The slide in global dairy prices continues to hit Fonterra (FSF), the giant NZ dairy group, and the country’s economic outlook with the second cut in milk prices for the country’s farmers announced in the past two months.
The cut, by 12% to $NZ5.30 a kilogram of milksolids, means the price had fallen 30-35% from the level paid in the current milking season.
The new level is a six year low for payouts to the 10,500 NZ dairy farmers who supply Fonterra, and there’s no certainty there won’t be further falls.
As a result, some analysts estimates the slide could cut returns to New Zealand as a whole by a massive $NZ5 billion in the next year, compared to $NZ13 billion.
News of the slide in prices, revealed with Fonterra’s 2013-14 result drove the Kiwi dollar down to just above 80 US cents yesterday – the lowest the Kiwi has been for a year.
In some respects the slide in global dairy prices now over 40%, is mirroring the slide in iron ore prices and the impact on the Australian economy.
Milk is NZ’s biggest export, iron ore is Australia’s.
While the impact is spread around a number of Australian and foreign iron ore miners and exporters, the drop in dairy returns to concentrated in Fonterra and then its dairy farmer customers which are reported to be already starting to cut spending ahead of the expected slide in earnings in the coming year.
New Zealand has benefited from booming milk sales to China and soaring prices, with exports of milk, butter and cheese hitting a record $NZ13.4 billion (around a third of total exports, in 2013.
That helped (with the building boom, especially in Christchurch) to push GDP growth up 3.9% (annual) in the second quarter, a ten year high.
The $NZ5 billion drop in dairy income is equal to around 2% of GDP, so if sustained, will have a noticeable impact on growth over the next year.
Fonterra reported full-year earnings halved to $NZ503 million in the year to July, at the bottom end of guidance from the company of between $NZ500 million and $NZ600 million.
Fonterra earned a net profit for the year to July 31 of $NZ179 million, down 76% from the record $NZ736 million in 2012-13.
Chief executive Theo Spierings said the group, which has units listed in Australia and New Zealand, had come through a demanding year.

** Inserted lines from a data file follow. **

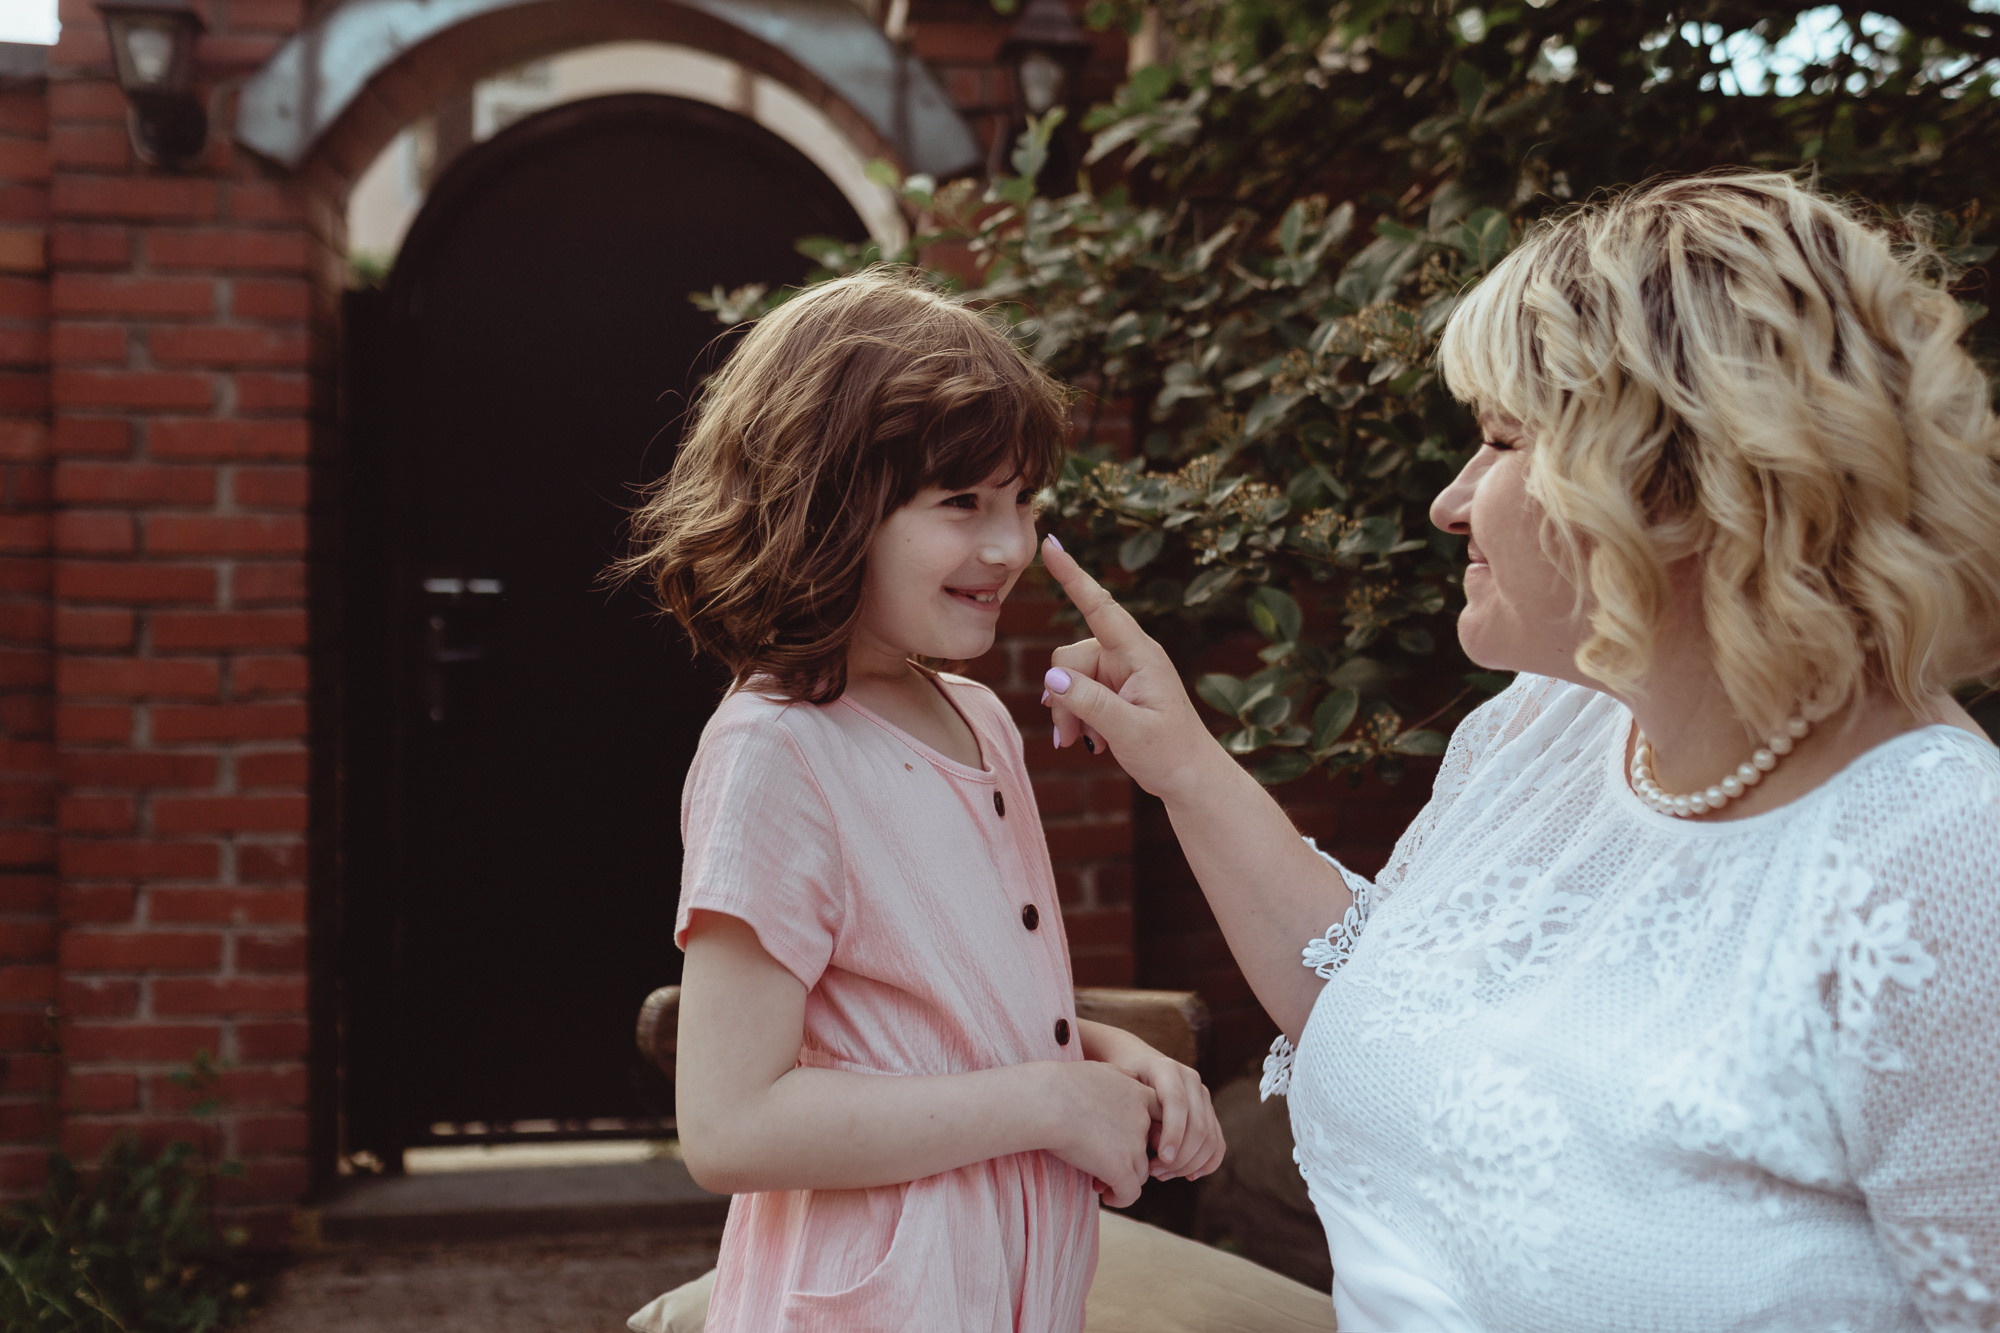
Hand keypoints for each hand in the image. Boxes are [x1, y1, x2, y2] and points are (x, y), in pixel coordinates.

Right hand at [1039, 535, 1223, 801]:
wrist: (1191, 779)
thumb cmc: (1170, 754)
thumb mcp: (1129, 731)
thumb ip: (1090, 703)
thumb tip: (1053, 676)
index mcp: (1139, 655)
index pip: (1100, 607)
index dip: (1073, 576)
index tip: (1051, 544)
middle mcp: (1127, 657)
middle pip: (1070, 656)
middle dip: (1062, 694)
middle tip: (1069, 737)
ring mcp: (1120, 673)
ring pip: (1068, 677)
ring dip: (1068, 712)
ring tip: (1082, 743)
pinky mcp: (1113, 690)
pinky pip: (1076, 692)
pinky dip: (1075, 717)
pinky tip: (1089, 742)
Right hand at [1042, 1060, 1159, 1207]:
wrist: (1046, 1101)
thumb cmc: (1062, 1083)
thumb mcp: (1099, 1069)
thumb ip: (1120, 1076)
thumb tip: (1126, 1078)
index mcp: (1138, 1094)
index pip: (1158, 1117)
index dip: (1142, 1132)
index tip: (1121, 1139)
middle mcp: (1142, 1119)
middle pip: (1149, 1146)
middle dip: (1134, 1157)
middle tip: (1110, 1161)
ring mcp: (1133, 1145)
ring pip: (1141, 1172)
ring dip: (1125, 1178)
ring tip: (1102, 1181)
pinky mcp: (1120, 1168)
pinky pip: (1130, 1193)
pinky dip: (1121, 1198)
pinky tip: (1107, 1197)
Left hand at [1084, 1026, 1226, 1182]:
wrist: (1132, 1060)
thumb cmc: (1119, 1081)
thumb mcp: (1118, 1088)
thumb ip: (1131, 1111)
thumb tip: (1146, 1147)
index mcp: (1166, 1069)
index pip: (1177, 1103)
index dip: (1172, 1134)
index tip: (1160, 1160)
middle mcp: (1190, 1079)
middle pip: (1198, 1126)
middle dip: (1179, 1157)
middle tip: (1153, 1173)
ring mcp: (1202, 1094)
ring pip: (1210, 1138)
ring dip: (1189, 1164)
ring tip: (1161, 1174)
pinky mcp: (1208, 1110)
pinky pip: (1217, 1142)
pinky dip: (1207, 1162)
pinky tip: (1188, 1175)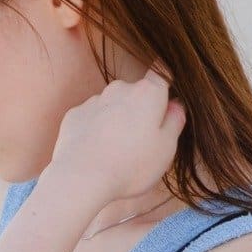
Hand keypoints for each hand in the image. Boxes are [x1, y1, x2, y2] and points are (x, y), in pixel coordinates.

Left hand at [47, 69, 186, 208]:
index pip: (162, 74)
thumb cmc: (131, 165)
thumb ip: (174, 122)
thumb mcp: (166, 148)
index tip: (166, 97)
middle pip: (135, 94)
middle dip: (140, 111)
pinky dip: (95, 131)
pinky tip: (96, 153)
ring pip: (112, 107)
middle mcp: (120, 89)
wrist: (82, 178)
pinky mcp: (74, 115)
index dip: (166, 83)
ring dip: (117, 122)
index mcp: (148, 93)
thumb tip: (176, 106)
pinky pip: (91, 119)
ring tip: (116, 153)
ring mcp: (94, 101)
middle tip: (141, 142)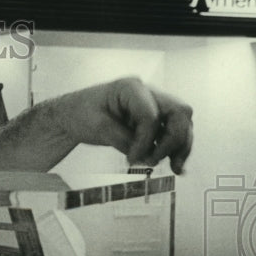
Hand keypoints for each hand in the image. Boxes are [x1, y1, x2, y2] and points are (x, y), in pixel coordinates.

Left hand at [55, 77, 192, 174]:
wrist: (73, 114)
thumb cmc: (80, 113)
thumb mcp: (95, 126)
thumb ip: (121, 139)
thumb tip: (145, 155)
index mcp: (131, 87)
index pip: (150, 115)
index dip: (145, 140)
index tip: (131, 159)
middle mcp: (148, 93)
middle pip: (179, 113)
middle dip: (173, 141)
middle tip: (153, 161)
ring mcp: (155, 106)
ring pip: (182, 123)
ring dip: (181, 147)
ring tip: (176, 168)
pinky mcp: (155, 120)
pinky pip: (175, 133)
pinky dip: (177, 149)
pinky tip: (178, 166)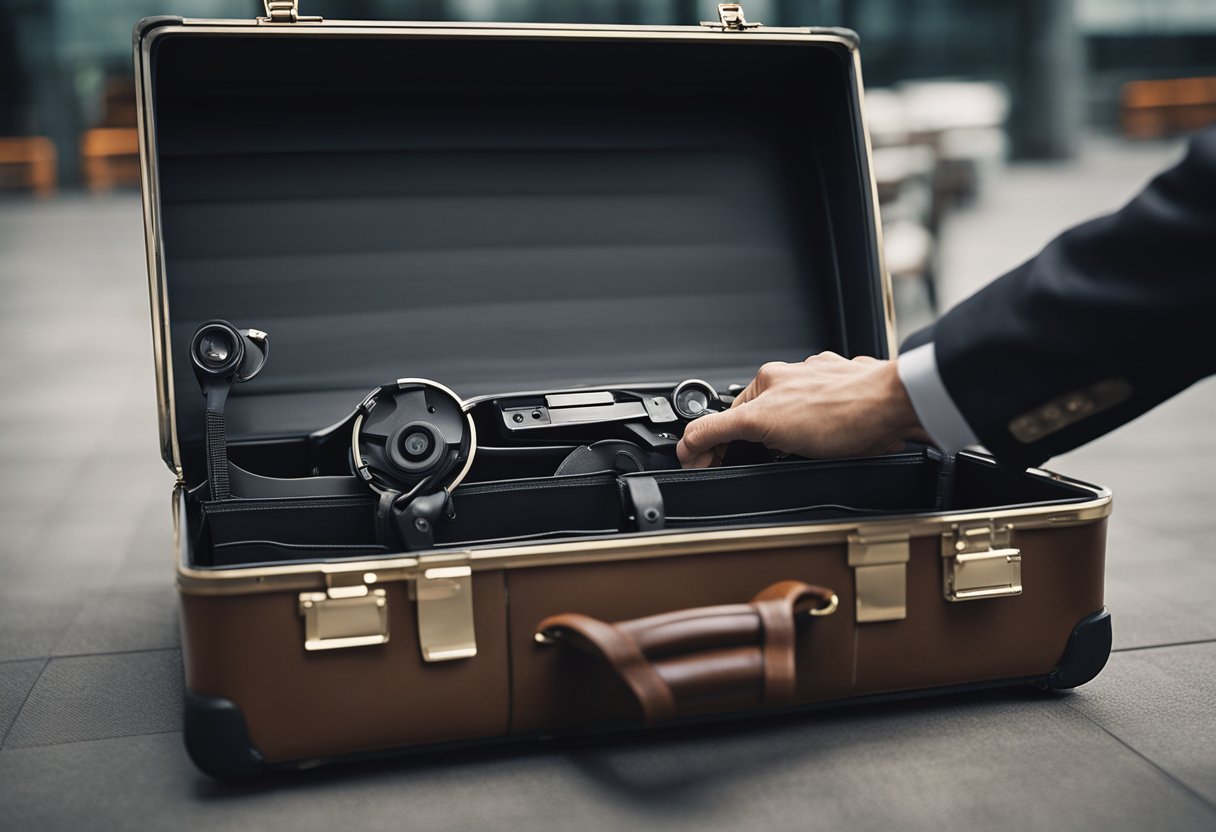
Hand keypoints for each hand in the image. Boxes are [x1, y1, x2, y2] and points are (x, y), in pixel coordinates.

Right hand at [676, 352, 930, 467]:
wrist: (901, 407)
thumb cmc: (845, 414)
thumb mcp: (764, 425)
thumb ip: (720, 431)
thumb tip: (688, 442)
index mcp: (767, 380)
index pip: (724, 417)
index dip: (711, 446)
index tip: (703, 465)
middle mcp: (794, 377)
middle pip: (756, 419)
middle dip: (751, 445)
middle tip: (749, 467)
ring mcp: (823, 387)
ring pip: (791, 420)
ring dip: (786, 441)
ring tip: (796, 457)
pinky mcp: (849, 398)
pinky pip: (823, 420)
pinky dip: (818, 435)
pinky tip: (827, 447)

“Our New Zealand and Australian businesses had a challenging year due to much higher input costs and competitive pressure that constrained our ability to pass those costs on,” he said.
Fonterra achieved record revenue of $NZ22.3 billion in the year ended July 31 as prices for dairy commodities soared to record highs.
Fonterra yesterday cut its forecast payout to farmers by almost 12% to $NZ5.30 per kilogram of milk solids.
It was the second reduction in the farmgate milk price forecast for the 2014/-5 year in two months after it was cut by a $NZ 1 to $NZ6/kgs in July.
The current milking season saw a record payout of $NZ8.40 a kilogram of milksolids, so the new price is down $NZ3.05 a kilo or a nasty 35% slide.
The company though didn’t promise that the new price would be the end of the reductions, with the ban by Russia on imports leading to a rise in global supplies, at a time of soaring production.
Fonterra buys milk from about 90% of New Zealand farmers, so the impact of the 35% drop will be spread widely across the industry.
The one bit of good news yesterday was the forecast increase in the dividend to 25 to 35 NZ cents, for farmer shareholders. That’s a rise of 5 cents. It will boost the total return (assuming no more cuts in the milk price) to $NZ5.55 to $NZ5.65 for the current season.
The predicted milk price would mean a $NZ5 billion hit to the economy from last season’s final milk price of $8.40/kgs, which was also announced yesterday.
With a dividend of 10c per share, down from 32c per share, the total cash payout for last season was $8.50, up 38% from the previous year.
The lowered price for the new season and the higher dividend means those gains for the just completed season have been wiped out.
Chairman John Wilson said in a statement that the cash payout to the co-operative’s 10,500 farmer shareholders was the highest ever made since Fonterra’s formation in 2001.
“The Farmgate Milk Price on its own represents an injection of more than $13.3b to the New Zealand economy for the season.
“It is a strong result, reflecting the determination of our farmer shareholders to lift on-farm performance, matched within the business by a focus on driving revenue.
“Our farmers took advantage of good conditions to produce 1,584 million kgs, 8 per cent more than last season, to make the most of the good prevailing prices early in the season.”
The price of Fonterra shares fell 1% in Australia yesterday to $5.73.